# Walleye Landing Nets??



## Timberlake1 (Sep 4, 2005)

Looking to buy a QUALITY Landing net for the Walleyes on Erie, would like some suggestions on which one to buy.
Thanks............


----------



## exexec (Apr 12, 2004)

I bought an inexpensive net from jann's netcrafters. I think it was about 25 bucks. Seems to work really good-as it has landed alot of eyes this year. The handle extends to 12 ft and hoop diameter is pretty large. I wanted to point out the low end-I looked at many more "high end" nets-they looked good too.


----------



## hazmat247 (Mar 1, 2006)

I got a real nice net with a rubber netting from Cabelas. It is a Frabile with a locking extention. The rubber net is heavier but it works better with toothy fish like walleye and pike. I use it in Canada and the fish do not tangle up or rip the netting. I think it was $50.


----------



## Toolman (Jun 8, 2004)

There are several good net makers out there. I like the Frabill #8415 with the #8470 extension handle (makes it an 8' net) The Power-Lok yoke lets you retract the net handle into the hoop for easy storage and it extends very easily. No searching to line up the hole and the button-lock like other brands I've used (which can be very frustrating when the net needs to be ready quickly). It also has a coated bag that is about as "hook-proof" as I've seen. BTW-any company advertising a net as truely "hook-proof" is BS'ing you...there is no such animal.

Tim


----------



## Weekender#1 (Mar 25, 2006)

I have rubber and nylon netting nets . My rubber net is starting to get some strech to the basket so the walleye are not jumping out of the net before getting into the boat which I had real problems with earlier. The hooks do not tangle in the net. So when trolling I use my long handled nylon net as the fish can not be played out at the boat with the ripped lips, when bait fishing I have used the rubber and like it very much as it does not take up as much space on the boat. I think it is the Jet divers that tear up the eyes lips but that is what I have been doing.


----------



## LFN (Apr 28, 2004)

On my Erie boat I always carried two nets, one nylon and one rubber. When I fished alone I used the rubber net. Its much safer as the hooks don't tangle when the fish is flopping. Never wanted to have one set of trebles in my hand & the other set in a 5 lb walleye.
Lou


----------



## saugmon (Jun 14, 2006)

I got a cabela's trolling net a few years ago:

http://www.cabelas.com/cabelas/en/t...mode+matchall&Nty=1&Ntt=landing+net&noImage=0

I haven't used the extension.

I got tired of digging treble's from between the nylon strands with my old net. This net works better,less downtime in case I get a double/triple when saugeye fishing.Very sturdy as well.

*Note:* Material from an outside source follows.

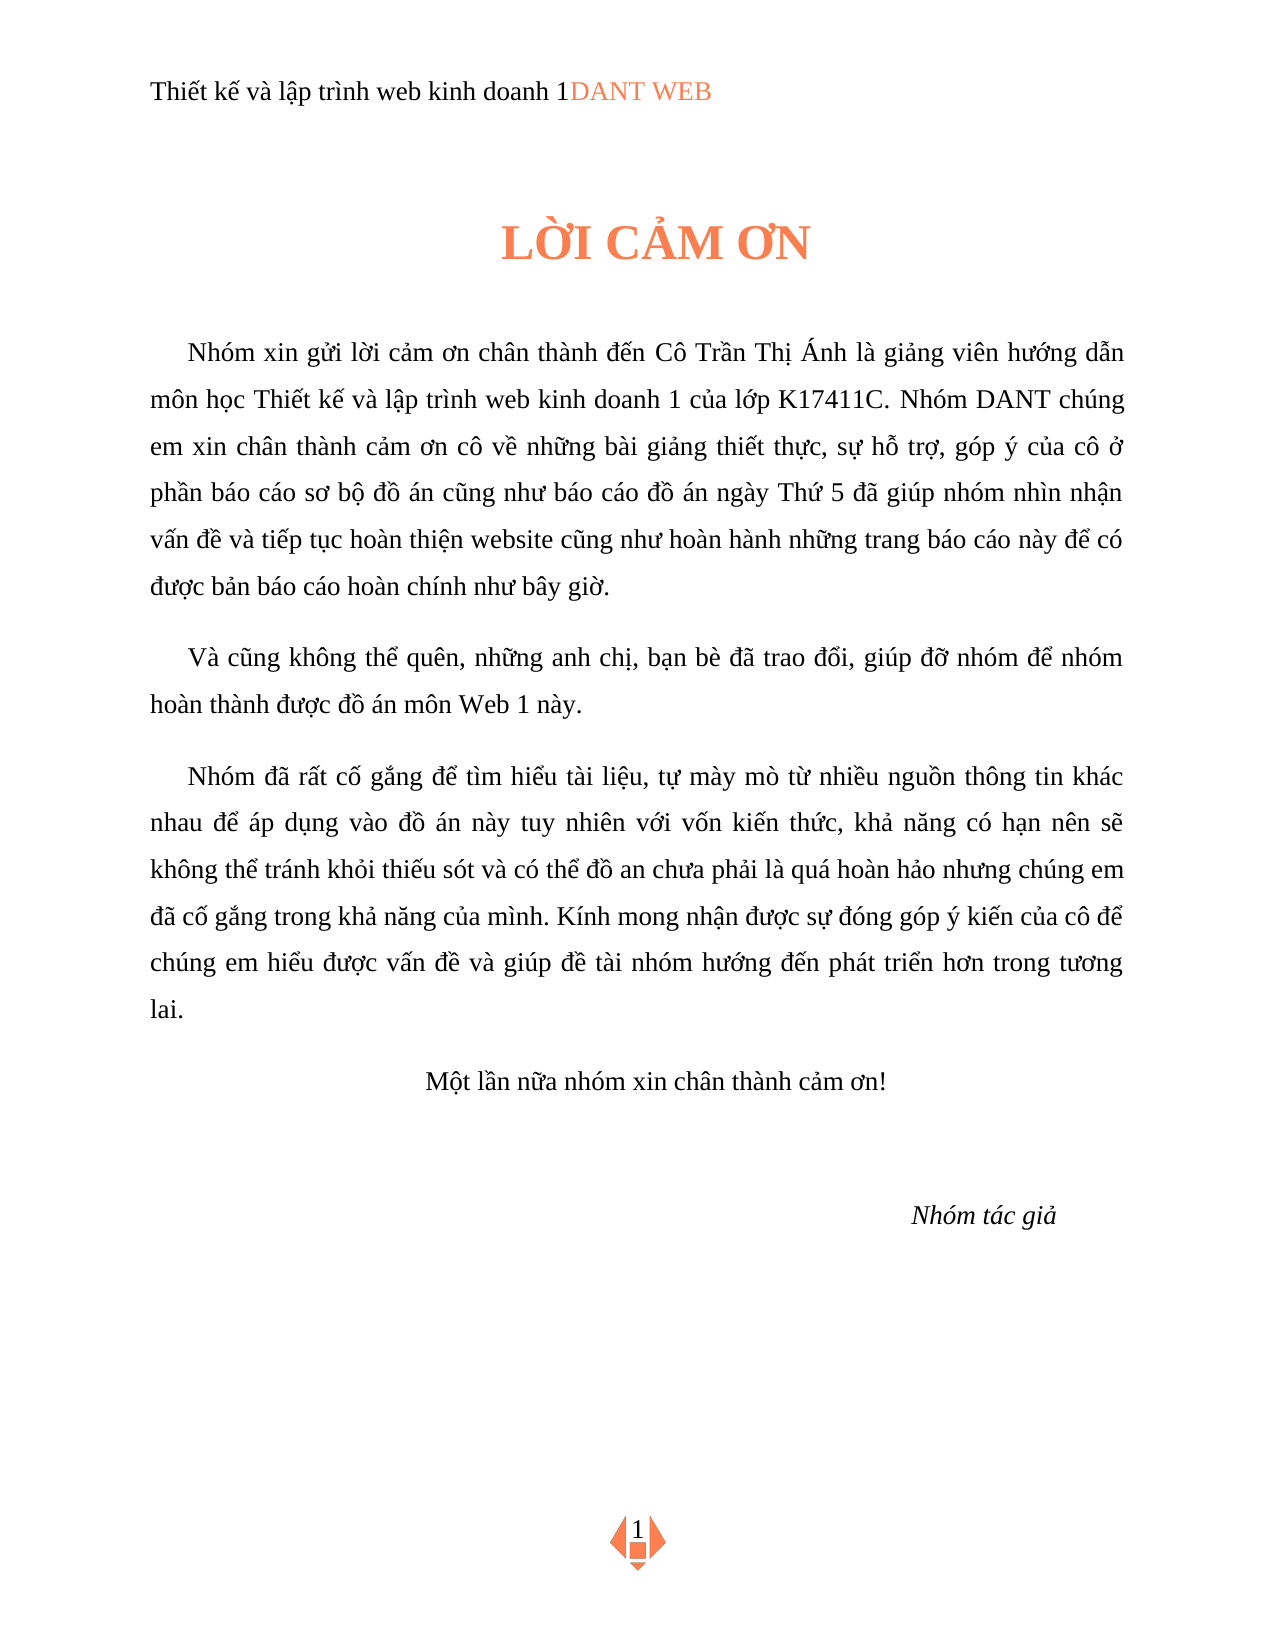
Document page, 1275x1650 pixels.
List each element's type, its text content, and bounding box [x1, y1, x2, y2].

subtitle LỜI CẢM ƠN [187, 212, 1125, 270]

Be cautious with that link. Now they sell the hoop net together,but handle is separate.

Rubber nets would be good,but definitely heavier-in case you go solo. 

If you go the nylon route,and locally,look and make sure those nylon strands are fused together. Huge difference when you get 2 trebles in them, LOL. I still remember the nightmares from lake erie,when trying to get our wigglewarts out of the cheap nylon webbing.

With my newer bomber tx-3 hooks,those sharp hooks will penetrate the fused nylon fibers. Still not too much trouble getting them out,but not trully tangle-proof.

Good Luck!!!!


----------



## Timberlake1 (Sep 4, 2005)

Greatly appreciate all the info!!!!!!!!!!!


----------